How is this achieved? By careful stock selection which involves both buying stocks only at a discount to their intrinsic value, by apply a Margin of Safety to your selections, and picking quality companies not burdened by excessive leverage or a poor competitive situation. If the overall market takes a nasty downturn, active managers with a disciplined and prudent investment philosophy should be able to avoid the big mistakes that hurt long-term performance. An index fund holds the likes of Enron and Blockbuster, whether you like it or not, at least for some time frame.

The growth in index investing actually provides a nice benefit to actively managed funds, especially those with a value-oriented, research-driven style. In a recent paper, Lubos Pastor from the University of Chicago and Robert Stambaugh from the University of Pennsylvania say that a fund manager’s ability to outperform a passive benchmark decreases as the industry grows as more money chases opportunities to outperform passive benchmarks, and such opportunities become harder for managers to find.

Therefore the opposite must be true; if the industry shrinks, less competition among the remaining active managers makes it easier for them to find mispriced securities and outperform. Taking it to the extreme, if investors moved all of their investable assets to index funds, markets would probably be full of mispriced stocks.

With no active managers searching for mispriced assets, the first dollar invested actively would earn a high return by picking low-hanging fruit, inevitably leading investors back into actively managed funds. Their conclusion – the future performance of active managers is likely to be better than their past performance. Perhaps the growth of index funds and the recent outperformance relative to active management is simply one big cycle that is poised to turn as index investing continues to get bigger.

Another way this growth of indexing itself creates opportunities for actively managed funds is through the rebalancing efforts of index funds. These funds that track popular indexes such as the S&P 500 and Russell 2000 tend to rebalance at index reconstitution dates so as to minimize tracking error.
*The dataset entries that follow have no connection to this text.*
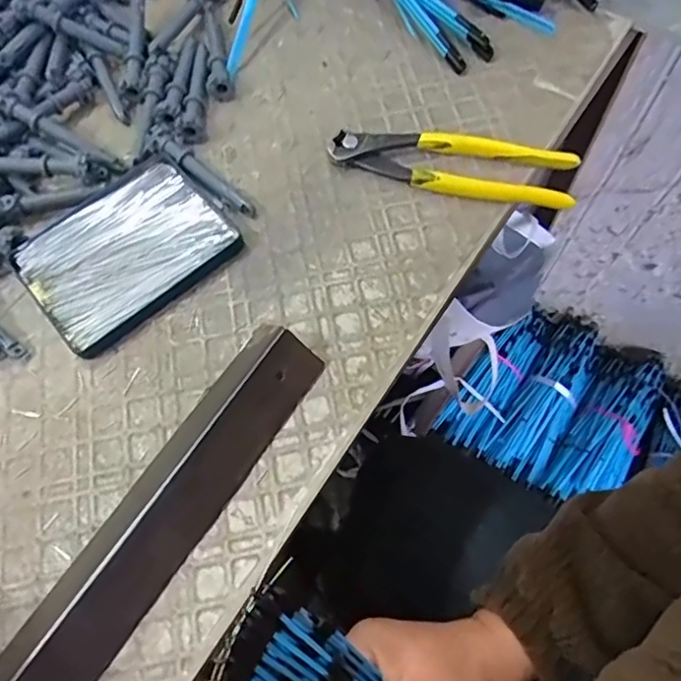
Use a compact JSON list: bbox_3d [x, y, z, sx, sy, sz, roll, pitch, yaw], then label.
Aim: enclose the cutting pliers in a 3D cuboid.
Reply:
[{"bbox_3d":[0.073,-0.119,0.388,0.160,0.024,0.042,16,67,9],"label":"cutting pliers"}]

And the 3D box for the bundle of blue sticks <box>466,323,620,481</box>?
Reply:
[{"bbox_3d":[0.376,0.100,1.035,0.115,0.067,0.339,38,72,17],"label":"bundle of blue sticks"}]

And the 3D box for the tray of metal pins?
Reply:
[{"bbox_3d":[-0.142,-0.062,0.379,0.126,0.008,0.103,-39,70,-14],"label":"tray of metal pins"}]

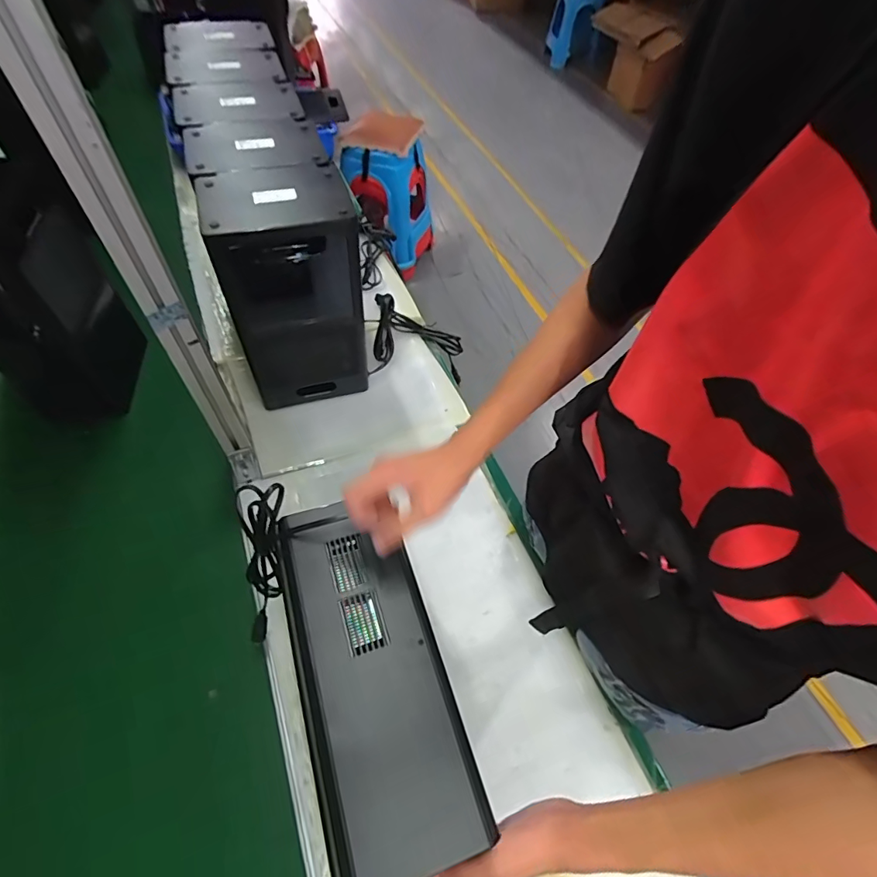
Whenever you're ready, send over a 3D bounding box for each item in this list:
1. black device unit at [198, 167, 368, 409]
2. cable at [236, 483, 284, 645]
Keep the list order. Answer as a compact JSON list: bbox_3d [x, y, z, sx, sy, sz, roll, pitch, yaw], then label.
[{"bbox_3d":[-0.227,-0.219,0.771,0.191,0.364,0.159,-15,59,-13],"label":"black device unit"},{"bbox_3d":[-0.214,0.147,0.568,0.052,0.250,0.049,9,34,-6],"label":"cable"}]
The rebalancing of the indexes by Russell or S&P on a frequent basis often provides irrational selling or buying.

When a stock is dropped by an index, billions of dollars of index funds must drop the stock as well, which leads to short-term price drops on or near the re-balancing date. If the company in question is a quality company with no glaring fundamental problems related to the sell-off, this is almost free money to investors as an astute and patient fund manager can pick up great stocks at a 10-15% discount, dare I say risk-free. The flip side can also occur as a new stock enters the index, it often experiences a short-term pop providing a timely exit for a stock that may have been approaching fair valuation or over-valuation.

There are many reasons to own index funds as well as reasons to own actively managed funds and a diversified portfolio should hold both based on your investment goals and personal financial situation.
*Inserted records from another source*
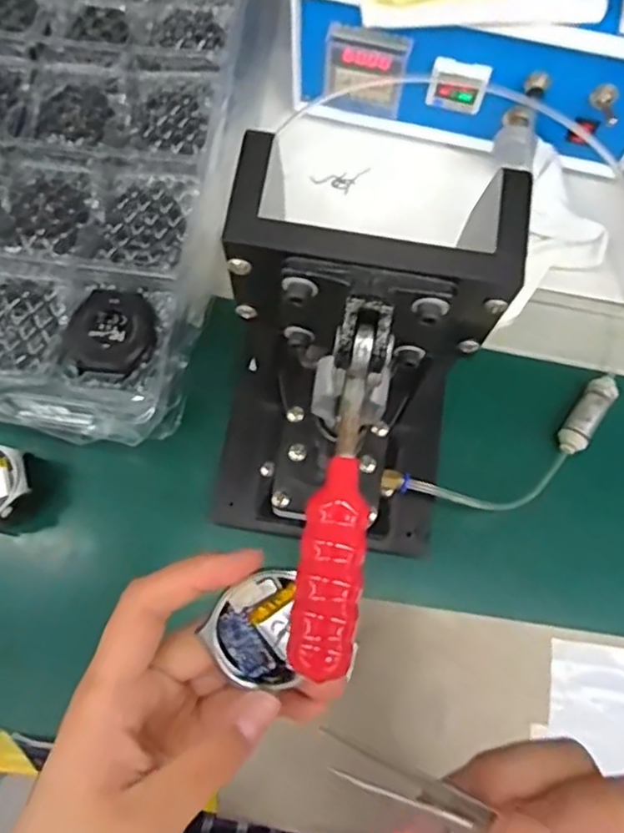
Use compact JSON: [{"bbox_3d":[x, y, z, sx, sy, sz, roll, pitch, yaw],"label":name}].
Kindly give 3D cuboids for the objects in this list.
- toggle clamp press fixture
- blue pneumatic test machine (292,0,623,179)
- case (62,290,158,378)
[{"bbox_3d":[0.021,0.019,0.287,0.096,0.234,0.156,5,74,2],"label":"toggle clamp press fixture"},{"bbox_3d":[0.121,-0.274,0.423,0.230,0.115,0.202,17,75,4],"label":"blue pneumatic test machine"},{"bbox_3d":[-0.107,-0.044,0.347,0.046,0.010,0.045,5,74,0],"label":"case"}]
But I believe the best reason to own actively managed funds is that these managers still give their best efforts to prudently act as caretakers to your investment. Beating a benchmark or index should not even be a goal for most long-term investors. Many good fund managers explicitly state that their goal is long-term capital appreciation in the form of positive absolute returns over time along with preservation of capital as an important, if not the overriding objective.

With index investing, no one is watching out for you, just a computer, and therefore the investor gets the whole kitchen sink. There is no one at an index fund trying to help you avoid major investing pitfalls. It’s almost as if they’ve just given up.